◆ THE TASK ◆
Go through the data below and copy each line where the word "linejoin" occurs.

◆ RECORDS FOR THIS EXERCISE ◆
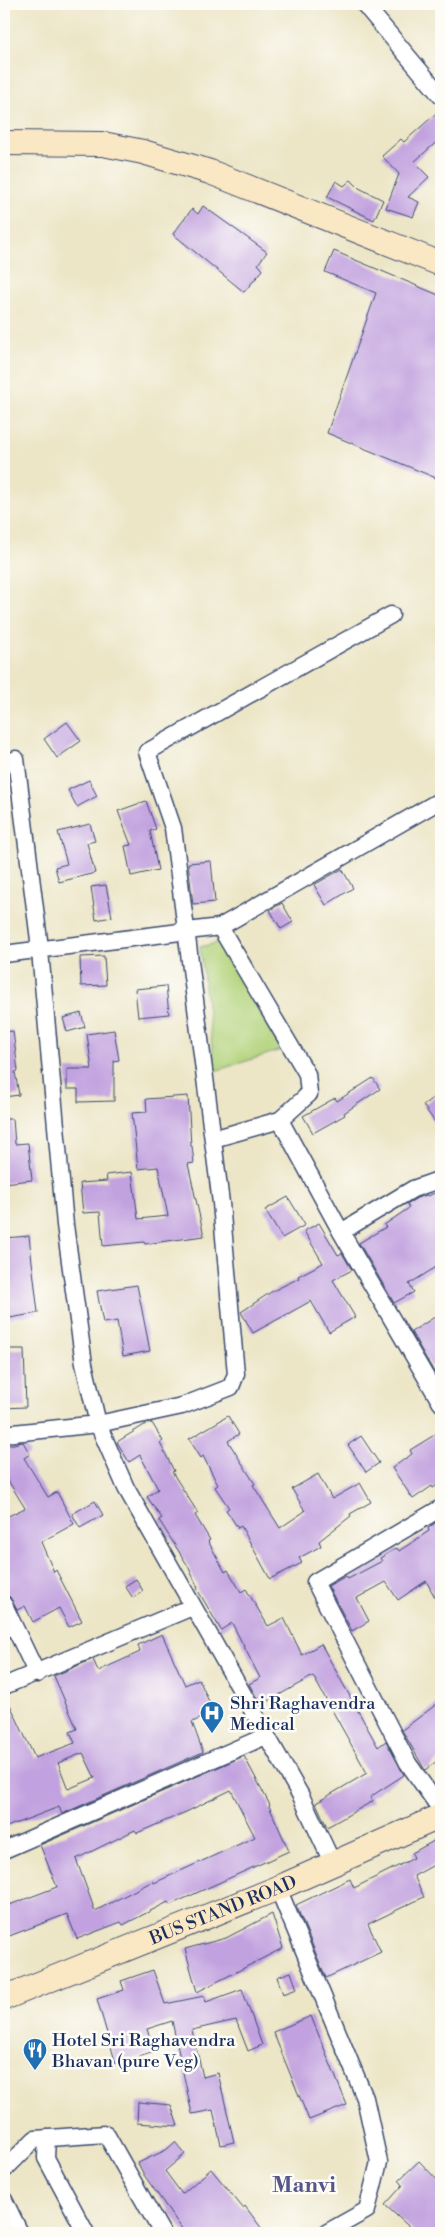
<svg xmlns="http://www.w3.org/2000/svg" width="445" height="2237" font-family="'Libre Bodoni',serif">
	<rect width="100%" height="100%" fill="#fdfcf7"/>
	<filter id="ink" filterUnits="userSpaceOnUse"><feTurbulence type="fractalNoise" baseFrequency=".02" numOctaves="2"/><feDisplacementMap in="SourceGraphic" scale="10" xChannelSelector="R" yChannelSelector="G"/><feConvolveMatrix kernelMatrix="1 2 1 2 8 2 1 2 1" color-interpolation-filters="sRGB"/></filter>
	<filter id="wash" filterUnits="userSpaceOnUse"><feTurbulence type="fractalNoise" baseFrequency=".0096" numOctaves="4" result="noise"/><feDisplacementMap in="SourceGraphic" scale="20" xChannelSelector="R" yChannelSelector="G"/><feGaussianBlur stdDeviation="1.12" result="paint"/><feColorMatrix in="noise" values="0 0 0 0 0 0 0 0 0 0 0 0 0 0 0 0 0 1.4 0 .05"/><feComposite in="paint" operator="in"/></filter>
	<g filter="url(#wash)">
		<rect width="100%" height="100%" fill="#ece5c6"/>
		<path fill="#b2d37b" stroke="#66816c" d="M220,942L281,1050L215,1071L200,947Z"/>
		<g id="blocks">
			<path fill="#c1a1df" fill-rule="evenodd" d="M441,109V138L414,162L429,177L408,197L419,202L413,217L386,208L399,174L382,156L401,139L404,142Z
				M351,180L359,188L383,200L374,220L327,197L336,181L344,186Z
				M203,206L267,252L258,264L263,270L244,292L173,234L192,209L198,214Z
				M334,251L441,296V480L327,433L376,293L325,272Z
				M67,722L81,741L57,758L44,739Z
				M89,780L97,796L77,807L68,790Z
				M146,801L156,829L150,831L158,870L131,876L125,846L131,845L118,811Z
				M90,824L95,841L87,843L95,873L59,882L55,867L67,864L58,832Z
				M211,861L215,902L193,904L188,863Z
				M342,869L353,888L326,905L314,885Z
				M106,885L112,917L96,920L91,887Z
				M282,903L293,922L281,929L270,910Z
				M104,956L106,985L81,986L80,957Z
				M166,986L169,1014L138,1017L135,989Z
				M81,1013L85,1027L67,1032L63,1018Z
				M114,1030L119,1060L114,1061V1101L78,1102V1089H67V1069H92L87,1034Z
				M13,1031L18,1071L15,1072L19,1095L4,1097V1032Z
				M373,1078L380,1089L344,1113L345,1115L313,1133L303,1116L335,1098L337,1101Z
				M441,1092V1131L423,1105Z
				M188,1096L191,1146H192L194,1163L188,1164L204,1236L145,1244L144,1242L103,1246L100,1212L83,1213L80,1183L107,1181L106,1175L132,1172L138,1219L168,1216L158,1167L138,1169L132,1113L147,1112L146,1099Z
				M4,1119H13L15,1144L28,1143L32,1180L4,1183Z
				M441,1190V1264L409,1284L414,1292L394,1303L359,1243L386,1227L384,1225L409,1208L407,1204L417,1198L427,1195L428,1196Z
				M288,1197L305,1225L282,1238L265,1210Z
				M319,1223L338,1255L342,1253L352,1270L333,1280L355,1317L329,1332L311,1301L253,1333L241,1312L271,1292L299,1278L298,1276L323,1263L304,1231Z
				M29,1236L38,1313L4,1319V1281H6L4,1238Z
				M137,1285L150,1351L123,1356L117,1321L103,1323L97,1291Z
				M441,1313V1384L411,1332Z
				M8,1349H24L26,1407L4,1408V1370H8Z
				M228,1416L239,1434L228,1441L255,1484L253,1485L280,1528L305,1511L292,1489L318,1474L332,1499L360,1483L371,1502L350,1514L351,1516L319,1541L321,1546L299,1558L302,1563L270,1579L241,1526L238,1528L226,1510L229,1508L215,1487L218,1485L203,1456L201,1458L189,1439Z
				M152,1423L163,1441L160,1443L174,1471L172,1472L198,1513L195,1515L210,1540L208,1541L225,1572L228,1570L241,1592L246,1589L268,1626L284,1618L302,1655L321,1644L378,1747L386,1741L404,1775L370,1797L373,1801L327,1827L316,1803L367,1773L313,1676L261,1705L249,1684L260,1678L232,1623L221,1630L197,1589L198,1588L188,1566L159,1520L162,1518L147,1497L158,1489L140,1455L129,1462L117,1442L146,1424Z
				M436,1434L441,1442V1483L433,1488L432,1486L413,1499L392,1468L412,1454L410,1450Z
				M361,1436L379,1463L366,1472L348,1445Z
				M23,1442L30,1454L24,1458L48,1497L57,1492L74,1524L41,1542L54,1572L56,1570L82,1621L69,1627L59,1608L33,1622L25,1606L17,1610L10,1597L4,1595V1518L25,1508L4,1474L8,1471L4,1464V1446Z
				M95,1501L103,1515L80,1528L72,1514Z
				M441,1519V1608L426,1581L398,1600L386,1582L357,1598L369,1621L352,1631L328,1586L346,1576L348,1579L382,1561L380,1558L397,1548L399,1551L429,1531L428,1528Z
				M136,1579L143,1591L133,1598L125,1586Z
				M162,1634L185,1685L199,1679L214,1713L192,1722L203,1752L62,1814L59,1807L4,1828V1696H6L35,1758L75,1743L70,1732L77,1729L54,1676L93,1659L98,1671L140,1652L138,1645ZM83,1753L95,1778L68,1789L58,1763Z
				M441,1701V1758L425,1770L402,1730Z
				M244,1756L270,1805L269,1806L289,1851L170,1905L168,1902L123,1925L121,1922L77,1939L67,1914L4,1938V1907L57,1887L40,1845ZM231,1790L255,1837L154,1883L153,1881L95,1911L76,1859L135,1830L137,1833L186,1812Z
				M441,1837V1861L414,1876L424,1897L368,1924L381,1952L326,1978L296,1905L350,1879L354,1888L414,1858L412,1853Z
				M272,1914L283,1948L197,1992L185,1949L226,1938Z
				M153,1970L165,2004L204,1996L206,2002L242,1989L262,2045L248,2051L236,2020L192,2030L203,2077L218,2073L234,2142L221,2145L213,2110L192,2114L172,2021L147,2029L154,2052L116,2064L97,1999L124,1990L121,1981Z
				M291,1972L297,1989L283,1994L277,1977Z
				M311,2016L347,2105L309,2120L273,2032Z
				M138,2102L171,2105L178,2126L137,2123Z
				M175,2142L185,2154L165,2171L182,2194L211,2169L243,2208L245,2206L265,2233H185L144,2175L138,2163L166,2150Z
				M419,2161L441,2184V2233H416L385,2205L403,2185L399,2180Z"/>
		</g>
	</g>
	<g filter="url(#ink)">
		<use href="#blocks" fill-opacity="0" stroke="#3a4a6e" stroke-width="1"/>
		<g fill="none" stroke-linecap="round" stroke-linejoin="round">
			<defs>
				<path id="minor" d="M364,4L441,96
					M16,759L39,940L65,1225L84,1364L98,1424L126,1488L301,1796L333,1864
					M4,954L220,927
					M213,1139L280,1120
					M441,1179L413,1189L341,1232L441,1403
					M341,1232L280,1120L309,1094L307,1074L220,927L441,800
					M4,1434L98,1424L182,1406L231,1387L236,1374L221,1203L173,828L147,752L391,615
					M441,1508L315,1582L408,1763L441,1810
					M4,1605L37,1674
					M4,1686L192,1607
					M4,1850L266,1736
					M278,1888L365,2098L379,2162L367,2210L326,2233
					M47,2138L46,2158L86,2233
					M4,2170L35,2139L106,2134L162,2233
					M4,2200L20,2233"/>
				<g id="secondary">
					<path d="M4,143L103,144L143,152L210,172L441,264"/>
					<path id="s1" d="M4,1998L278,1888L441,1816"/>
				</g>
			</defs>
			<use href="#minor" stroke="#3a4a6e" stroke-width="19"/>
			<use href="#secondary" stroke="#3a4a6e" stroke-width="26"/>
			<use href="#minor" stroke="#fff" stroke-width="16"/>
			<use href="#secondary" stroke="#fae7c3" stroke-width="24"/>
		</g>
	</g>
	<defs>
		<symbol id="hospital-pin" viewBox="-11 -11 22 30"><path d="M0 17L-7.5 6A9.5 9.5 0 1 1 7.5 6Z" fill="#1f6fb2" stroke="#fdfcf7"/><path d="M-5-5h3v3.5h4V-5h3V5h-3V1.5h-4V5h-3Z" fill="#fff"/></symbol>
		<symbol id="restaurant-pin" viewBox="-11 -11 22 30"><path d="M0 17L-7.5 6A9.5 9.5 0 1 1 7.5 6Z" fill="#1f6fb2" stroke="#fdfcf7"/><path d="M-5-6h1v4h1v-4h1v4h1v-4h1v5L-1.5 .5V6h-2V.5L-5-1ZM5-6V6H3V1.5H1.5Q1.5-4 5-6Z" fill="#fff"/></symbol>
	</defs>
	<g fill-rule="evenodd">
		<use href="#hospital-pin" x="198" y="1699" width="28" height="38"/>
		<use href="#restaurant-pin" x="21" y="2036" width="28" height="38"/>
	</g>
	<g text-anchor="middle" stroke-width="5" stroke-linejoin="round" paint-order="stroke">
		<g font-size="18" fill="#1b2f5e" stroke="#fdfcf7" text-anchor="start">
			<text x="230" y="1709">Shri Raghavendra<tspan x="230" dy="21">Medical</tspan></text>
			<text x="52" y="2046">Hotel Sri Raghavendra<tspan x="52" dy="21">Bhavan (pure Veg)</tspan></text>
		</g>
		<g font-size="18" fill="#1b2f5e" stroke="#fdfcf7">
			<text dy="6" stroke="none"><textPath href="#s1" startOffset="236">BUS STAND ROAD</textPath></text>
		</g>
		<g font-size="22" font-weight="bold" fill="#55578b" stroke="#fdfcf7">
			<text x="304" y="2192">Manvi</text>
		</g>
	</g>
	<rect width="445" height="2237" fill="none" stroke="#fdfcf7" stroke-width="20"/>
</svg>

◆ WRITTEN SOLUTION ◆
		<g fill="none" stroke-linecap="round" stroke-linejoin="round">
	<g text-anchor="middle" stroke-width="5" stroke-linejoin="round" paint-order="stroke">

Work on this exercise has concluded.